Fairfax Sheriff Stacey Kincaid told her story.

"I was a witness, I was a victim. I am a survivor. It happened to me and it could happen to you. When I was three-years-old and my little brother was just a baby, my mother and father divorced. My mother remarried 6-7 years later. Everything seemed fine, we had a beautiful home....No one knew what went on behind closed doors. That man she married beat her, he beat my brother, and he beat me. He blamed and shamed her to the point that she actually believed that it was her fault."

RELATED: One week after Kavanaugh hearings, hundreds march to the Supreme Court

"I remember calling the police many times. They would come, and nothing happened. Nothing happened because my mother would say, everything is OK, we just had a little disagreement, because she actually believed that it was her fault. I, of course, would get beaten for making the call to the police."

"This went on for seven years. Finally during the middle of the night, we escaped. We fled from our beautiful home in McLean with a life, everything thought we were living such a great and wonderful life. But we fled. We went to a hotel and we were homeless. It took a lot of time and we finally rebuilt our lives."

Delegate Mark Levine (D)-45th told his family's painful story.

"Twenty years ago, in June of '96, my sister told me that her husband had threatened to kill her. To my everlasting shame, I didn't think he'd do it. In my defense, she didn't think he'd do it either. We were wrong," said Levine.

"My sister had discovered, she had two children, she was 33-years-old, age 2 and 6, She discovered that her husband had been paying off a woman he'd sexually harassed at his law firm. She didn't know about it because there was a non-disclosure agreement, we're learning a lot of about those these days. She found out about it, she confronted him about it, she had an appointment with a divorce attorney, Friday, August 16, 1996 that she never showed up for," said Levine. The Washington Post profiled Levine's story in 2015.

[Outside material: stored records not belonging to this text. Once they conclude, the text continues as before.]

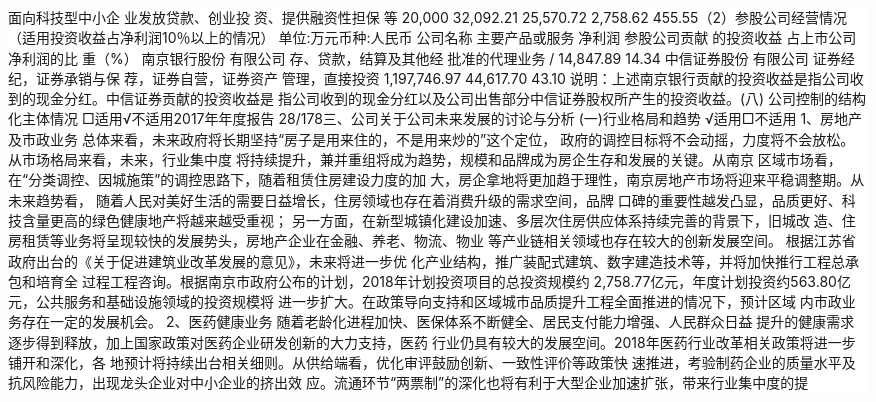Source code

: 面向科技型中小企
业发放贷款、创业投
资、提供融资性担保
等
20,000
32,092.21
25,570.72
2,758.62
455.55（2）参股公司经营情况（适用投资收益占净利润10％以上的情况）
单位:万元币种:人民币
公司名称
主要产品或服务
净利润
参股公司贡献
的投资收益
占上市公司
净利润的比
重（%）
南京银行股份
有限公司
存、贷款，结算及其他经
批准的代理业务
/
14,847.89
14.34
中信证券股份
有限公司
证券经纪，证券承销与保
荐，证券自营，证券资产
管理，直接投资
1,197,746.97
44,617.70
43.10
说明：上述南京银行贡献的投资收益是指公司收到的现金分红。中信证券贡献的投资收益是
指公司收到的现金分红以及公司出售部分中信证券股权所产生的投资收益。(八)
公司控制的结构化主体情况
□适用√不适用2017年年度报告
28/178三、公司关于公司未来发展的讨论与分析
(一)行业格局和趋势
√适用□不适用
1、房地产及市政业务
总体来看，未来政府将长期坚持“房子是用来住的，不是用来炒的”这个定位，
政府的调控目标将不会动摇，力度将不会放松。从市场格局来看，未来，行业集中度
将持续提升，兼并重组将成为趋势，规模和品牌成为房企生存和发展的关键。从南京
区域市场看，在“分类调控、因城施策”的调控思路下，随着租赁住房建设力度的加
大，房企拿地将更加趋于理性，南京房地产市场将迎来平稳调整期。从未来趋势看，
随着人民对美好生活的需要日益增长，住房领域也存在着消费升级的需求空间，品牌
口碑的重要性越发凸显，品质更好、科技含量更高的绿色健康地产将越来越受重视；
另一方面，在新型城镇化建设加速、多层次住房供应体系持续完善的背景下，旧城改
造、住房租赁等业务将呈现较快的发展势头，房地产企业在金融、养老、物流、物业
等产业链相关领域也存在较大的创新发展空间。
根据江苏省政府出台的《关于促进建筑业改革发展的意见》，未来将进一步优
化产业结构，推广装配式建筑、数字建造技术等，并将加快推行工程总承包和培育全
过程工程咨询。根据南京市政府公布的计划，2018年计划投资项目的总投资规模约
2,758.77亿元，年度计划投资约563.80亿元，公共服务和基础设施领域的投资规模将
进一步扩大。在政策导向支持和区域城市品质提升工程全面推进的情况下，预计区域
内市政业务存在一定的发展机会。
2、医药健康业务
随着老龄化进程加快、医保体系不断健全、居民支付能力增强、人民群众日益
提升的健康需求逐步得到释放，加上国家政策对医药企业研发创新的大力支持，医药
行业仍具有较大的发展空间。2018年医药行业改革相关政策将进一步铺开和深化，各
地预计将持续出台相关细则。从供给端看，优化审评鼓励创新、一致性评价等政策快
速推进，考验制药企业的质量水平及抗风险能力，出现龙头企业对中小企业的挤出效
应。流通环节“两票制”的深化也将有利于大型企业加速扩张，带来行业集中度的提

Levine said her sister's husband ripped his niece from her grandmother's arms crying and screaming, and took the kids on the run. They eventually wound up in Mexico.

"Actually, the murder of my sister was just the beginning of the pain for my family because we had to get those kids back. She was gone but we had to save their lives. I come from a family of lawyers, we are highly educated, we are not poor. It took us ten years to get justice. Ten long years," said Levine.